Four years after the Fukushima disaster, birds are becoming a rarity around the damaged nuclear site.
A study in the Journal of Ornithology found that half the populations of 57 bird species had suffered declines. Studying birds over three years at 400 sites, University of South Carolina biologist Tim Mousseau and his colleagues found that the numbers continue to decline over time - even as the radiation threat drops.
"There are dramatic reductions in the number of birds that should be there based on the overall patterns," Mousseau told CBS News. "In terms of barn swallows in Fukushima, there had been hundreds if not thousands in many of these towns where we were working. Now we are seeing a few dozen of them left. It's just an enormous decline."
In addition to barn swallows, the great reed warbler, Japanese bush warbler and the meadow bunting have been the hardest hit.
Researchers are still trying to pinpoint the exact reason for the decline and the role played by the Fukushima disaster. Japan was hit by an earthquake on March 11, 2011, which produced a tsunami that crippled backup generators at Fukushima Daiichi, setting off the worst nuclear catastrophe since Chernobyl.
In earlier work in Fukushima, he found the nuclear disaster had taken a toll on a range of species, causing genetic damage to birds, monkeys, butterflies and other insects. A study he published earlier this month in the journal Nature Scientific Reports showed that tests on individual barn swallow nestlings failed to show genetic damage as a result of radioactivity. Still, the more detailed study demonstrated a population decline relative to the amount of radiation both in numbers and fraction of juveniles.
"We were working with a relatively small range of background exposures in this study because we weren't able to get into the hottest areas that first summer after the disaster, and we were only able to get to some medium-hot areas the following summer," Mousseau said. "So we had relatively little statistical power to detect those kinds of relationships, especially when you combine that with the fact that there are so few barn swallows left."
Mousseau also has been among researchers leading a project that compares the environmental impact of Fukushima to that of Chernobyl, the scene in 1986 of the worst accident at a nuclear plant. As the director of the Chernobyl + Fukushima Research Initiative, he looked at the impact of birds in both places.
In a second paper in the Journal of Ornithology this month, Mousseau and his longtime collaborator Anders Moller of the French National Centre for Scientific Research found that migratory birds appear to fare worse around Chernobyl than year-round residents. The opposite is true in Fukushima.
"The resident species in Fukushima actually were there at the time of the disaster so they experienced the full brunt of the radiation release," he said. "The migratory birds didn't show up until after the disaster so their exposure was limited to what was there after the disaster. Their dose was lower."
At Chernobyl, Mousseau believes the migratory birds such as the barn swallow and the cliff swallow suffered more because their defenses - antioxidants such as Vitamin E and GSH that are used up in flight - were already compromised when they arrived.
"They have flown for thousands of miles so they are stressed metabolically," he said. "Combined with the energy required for reproduction, they are particular vulnerable to the radiation once they arrive."
Around Fukushima, Mousseau predicts the worst may not be over.
"The relationship between radiation and numbers started off negative the first summer, but the strength of the relationship has actually increased each year," Mousseau says. "So now we see this really striking drop-off in numbers of birds as well as numbers of species of birds. So both the biodiversity and the abundance are showing dramatic impacts in these areas with higher radiation levels, even as the levels are declining."
Mousseau said the reason comes down to the long-term impact of the radiation.
"It takes multiple generations for the effects of mutations to be expressed in natural populations," he said, referring to effects such as shorter life spans and reduced fertility. "At some point, there will be a balance of the negative effects of mutations and immigration of fresh, new birds. We just don't know enough to say when a balance will be reached."

GIVEN INFORMATION:
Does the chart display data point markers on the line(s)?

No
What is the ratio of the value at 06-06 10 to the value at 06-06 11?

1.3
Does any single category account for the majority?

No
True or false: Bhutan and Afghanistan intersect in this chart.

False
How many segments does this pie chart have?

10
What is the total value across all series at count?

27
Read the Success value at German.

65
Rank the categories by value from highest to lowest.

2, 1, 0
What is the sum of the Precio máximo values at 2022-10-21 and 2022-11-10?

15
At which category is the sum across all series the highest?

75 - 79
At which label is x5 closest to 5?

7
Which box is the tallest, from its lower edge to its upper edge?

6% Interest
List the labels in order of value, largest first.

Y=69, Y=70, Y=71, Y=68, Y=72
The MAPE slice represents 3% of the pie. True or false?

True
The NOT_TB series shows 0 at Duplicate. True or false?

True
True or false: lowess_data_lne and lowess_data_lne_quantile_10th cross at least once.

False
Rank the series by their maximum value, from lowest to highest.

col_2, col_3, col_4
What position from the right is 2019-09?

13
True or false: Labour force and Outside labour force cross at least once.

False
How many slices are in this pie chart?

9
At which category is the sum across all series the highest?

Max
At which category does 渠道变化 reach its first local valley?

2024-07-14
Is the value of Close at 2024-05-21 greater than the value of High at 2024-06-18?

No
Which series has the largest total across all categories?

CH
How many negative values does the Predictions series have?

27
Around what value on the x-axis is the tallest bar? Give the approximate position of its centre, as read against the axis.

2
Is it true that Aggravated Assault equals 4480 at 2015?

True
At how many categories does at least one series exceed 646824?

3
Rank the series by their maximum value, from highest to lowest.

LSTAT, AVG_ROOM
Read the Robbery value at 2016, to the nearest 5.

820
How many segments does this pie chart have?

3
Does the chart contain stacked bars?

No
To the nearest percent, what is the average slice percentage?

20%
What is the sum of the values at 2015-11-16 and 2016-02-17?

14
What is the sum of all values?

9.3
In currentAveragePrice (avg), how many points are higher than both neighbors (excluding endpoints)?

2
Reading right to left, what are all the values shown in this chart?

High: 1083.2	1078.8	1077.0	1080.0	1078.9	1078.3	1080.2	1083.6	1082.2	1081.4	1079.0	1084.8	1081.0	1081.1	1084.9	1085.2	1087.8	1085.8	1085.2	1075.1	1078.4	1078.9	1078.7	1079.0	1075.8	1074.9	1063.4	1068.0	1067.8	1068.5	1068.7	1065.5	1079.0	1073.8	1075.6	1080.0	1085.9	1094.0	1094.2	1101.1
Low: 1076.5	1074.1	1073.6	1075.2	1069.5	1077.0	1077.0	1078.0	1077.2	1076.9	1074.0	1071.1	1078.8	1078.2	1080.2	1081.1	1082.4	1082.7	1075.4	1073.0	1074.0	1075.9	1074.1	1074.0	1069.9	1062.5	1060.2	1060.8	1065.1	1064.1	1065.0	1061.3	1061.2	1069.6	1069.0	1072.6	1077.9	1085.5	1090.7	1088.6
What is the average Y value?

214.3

TASK REQUIREMENTS: Translate this sentence from the article on birds near Fukushima into Spanish: "Around Fukushima, Mousseau predicts the worst may not be over."

ANSWER SPACE: En los alrededores de Fukushima, Mousseau predice que lo peor quizá aún no haya pasado.